In Perlmutter you need to load Python and its libraries for the main h5bench script to work. For manual execution of each benchmark, that is not required.

module load python

In case you are running on Cori and the benchmark fails with an MPI message indicating no support for multiple threads:

Assertion `MPI_THREAD_MULTIPLE == mpi_thread_lvl_provided' failed.

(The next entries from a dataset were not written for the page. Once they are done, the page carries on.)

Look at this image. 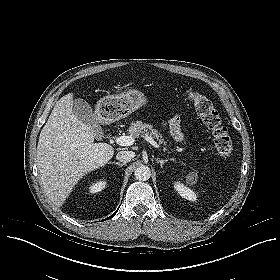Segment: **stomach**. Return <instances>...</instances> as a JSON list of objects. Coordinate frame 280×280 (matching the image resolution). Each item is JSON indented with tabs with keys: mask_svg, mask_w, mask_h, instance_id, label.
<instances>
[{
	"mask_svg": "<svg viewBox=\"0 0 280 280\" xmlns=\"http://www.w3.org/2000/svg\"><path fill=\"white\" fill-rule=\"evenodd\" d=\"M146 96L136 89L117 95H109L98 102L99 112L110 122L125 118L137 109L145 106Z\"/></svg>",
	"mask_w": 280,
	"mask_h": 280,
	"instance_id": "0dacf381",
	"label": "stomach"
}]
</instances>
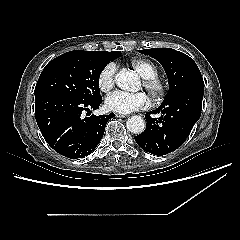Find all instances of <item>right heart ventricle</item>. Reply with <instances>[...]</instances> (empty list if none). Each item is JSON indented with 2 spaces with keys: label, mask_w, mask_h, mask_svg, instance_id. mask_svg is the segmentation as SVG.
Instances as JSON below:
<instances>
[{
  "label": "right heart ventricle",
  "mask_w": 240,
  "mask_h": 240,
  "mask_svg": "<svg viewBox=\"0 0 240 240\" xmlns=\"http://www.w3.org/2000/svg\"><path fill=\"white\" fill-rule=\"evenodd\" d=\"M131 65L134 70L142 77H151L157 75V69L153 63L146 59H133Z\"/></svg>",
  "instance_id": "obj_1"
}]
</instances>
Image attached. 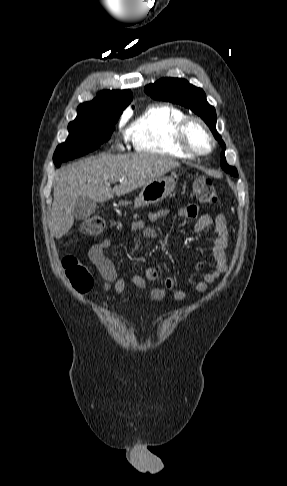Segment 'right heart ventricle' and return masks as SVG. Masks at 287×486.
I'll return each mask as SVG.
<instances>
[{
  "mask_svg": "<svg viewBox=\"0 0 287 486\" xmlns=\"http://www.w3.org/2000/svg\"><path fill=\"white\" fill-rule=\"evenodd\" d=\"M187 117L172 105L156 104L146 108L126 130V137L139 153L191 158L176 141V129Z\"/></svg>",
  "mask_w": 287,
  "mask_h": 486,
  "instance_id": "e07e8e85",
  "label": "right heart ventricle"
}]
</instances>
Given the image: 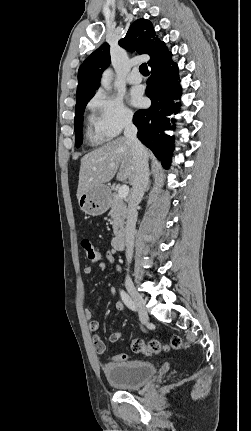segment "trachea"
I'll use <instances>...</instances> for the list:
<instances>
[{
  "instance_id": "3493384b",
  "label": "trachea",
  "mask_w": 251,
  "mask_h": 431,
  "mask_svg": "<svg viewBox=\"0 0 251 431\" xmlns=\"http://www.w3.org/2000/svg\"><path fill=\"white\" fill-rule=\"evenodd\" d=\"M139 71H140V73H141V74H143V75H147V74H149V70H148L147 64H146V63L141 64V65L139 66Z\"/></svg>"
}]
</instances>
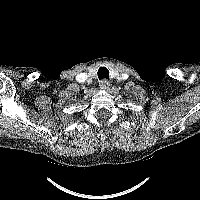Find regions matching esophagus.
<instances>
[{"mask_svg": "<svg viewBox=\"0 0 200 200\" xmlns=\"http://www.w3.org/2000/svg\"><path fill=\"white\" fill-rule=\"evenodd\" d=\"M99 86L102 90H107L110 86V82L106 79H103L99 82Z\"/></svg>", "mask_w": 200, "mask_h": 200, "instance_id": "1", "label": "esophagus"}]
</instances>
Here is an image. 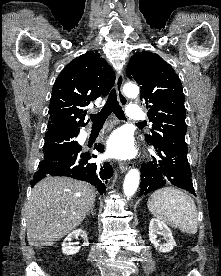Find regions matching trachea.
<instances>
[{"label": "trachea", "instance_id": "obj_1", "mask_svg": "<svg viewBox=\"0 0 221 276\" xmlns=\"http://www.w3.org/2000/svg\"><path fill=\"white\" fill-rule=\"evenodd\" d=\"M112 112L120 120H125L126 119L124 111L122 110V108L119 105V102L117 100V95H116L115 89H113L110 92L109 97H108L104 107L102 108V110L100 112H98L97 114H91L90 115V118L93 122V125H103L104 122L106 121V119L108 118V116ZM138 124H142V123H138Z\"/></svg>", "mask_w": 221, "mask_h": 276}]
</instances>
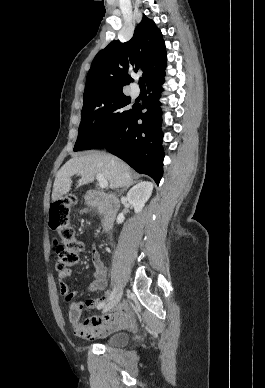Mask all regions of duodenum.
I'll return each mask as SVG.
<instances>
[{
    "label": "duodenum",
    "mask_w": 265,
    "mask_h": 388,
    "mask_svg": "<svg viewBox=\"0 0 265 388\" xmlns=\"http://www.w3.org/2000/svg\"><path fill=\"white\" fill-rule=\"evenodd\" d=\"M85 200L89 205L102 209V229L104 231L109 230L113 226L119 211L120 202L118 198L104 192L89 191L85 195Z\"/></svg>",
    "instance_id": "duodenum-1"
}]
</instances>
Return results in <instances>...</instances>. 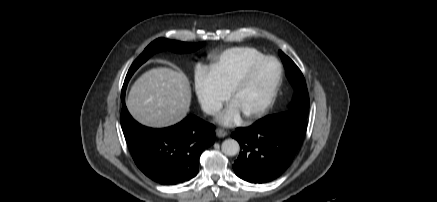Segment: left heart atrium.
I'll use <instances>...</instances> for the list:
<instances>
[{
	"label": "left heart atrium",
	"mask_w": 437,
	"mask_h": 202,
	"mask_svg": "<svg viewBox=\"0 0 437 202\" xmlns=\"http://www.w3.org/2000/svg\"><path fill=\"white\" fill-rule=\"evenodd\" d=\"M242 111L236 102H232L218 117V121L226 126L238 123L242 118Z\"/></svg>",
	"instance_id": "1"
}]
</instances>
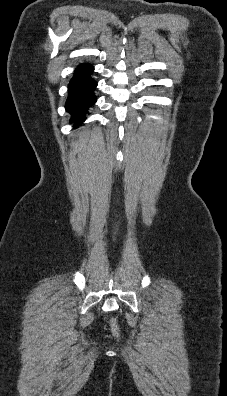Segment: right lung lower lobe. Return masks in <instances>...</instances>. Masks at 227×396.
<instances>
[{
    "mask_svg": "<svg viewBox=\"0 0 227 396\" xmlns=\"http://www.w3.org/2000/svg\"><path fill=\"white\" fill-rule=\"evenodd\" d=\"M93 70V66L89 64H80L68 85L69 95L65 108L72 115L70 122L74 123V126L86 119L89 107L96 102L93 91L97 83L90 76Z\"/></svg>",
    "mask_w": 227,
    "mask_h": 396,
    "instance_id": "obj_1",
    "label": "right lung lower lobe"
}]
</instances>
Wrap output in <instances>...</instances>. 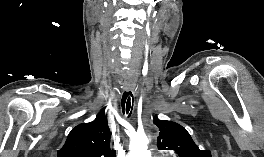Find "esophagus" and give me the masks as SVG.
Masks as SVG:
<instances>
[{"label": "esophagus", "instance_id": "obj_1", "mask_svg": "<svg viewBox=\"0 0 264 157\" xmlns=\"http://www.w3.org/2000/svg\"><path fill=\"white\" fill-rule=\"evenodd\" d=\"M125 90H129V88L128 87H125Z\"/></svg>", "mask_w": 264, "mask_h": 157}]
</instances>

Please, make sure you define the following:

export MPICH_MAX_THREAD_SAFETY="multiple"

Sunspot (ALCF)

In Sunspot, you need to export one additional environment variable related to ATS. ATS is the Address Translation Service support for using the IOMMU (Input–Output Memory Management Unit) for address translation. ATS is not supported on Intel processors at this time. The default is to NTA (NIC translation).

export FI_CXI_ATS=0

Otherwise, you will encounter the following error:

libfabric:36807:1674015247::cxi:core:cxip_fc_notify_cb():4366<warn>
x1922c0s5b0n0: TXC (0x1081:5:0):: Fatal, unexpected event rc: 26

Manual Execution

If you prefer, you can execute each benchmark manually. In this scenario, you will be responsible for generating the input configuration file needed for each benchmark in the suite, ensuring it follows the pre-defined format unique for each one.

If you want to use HDF5 VOL connectors or tune the file system configuration, h5bench will not take care of that. Remember that not all benchmarks in the suite have support for VOL connectors yet.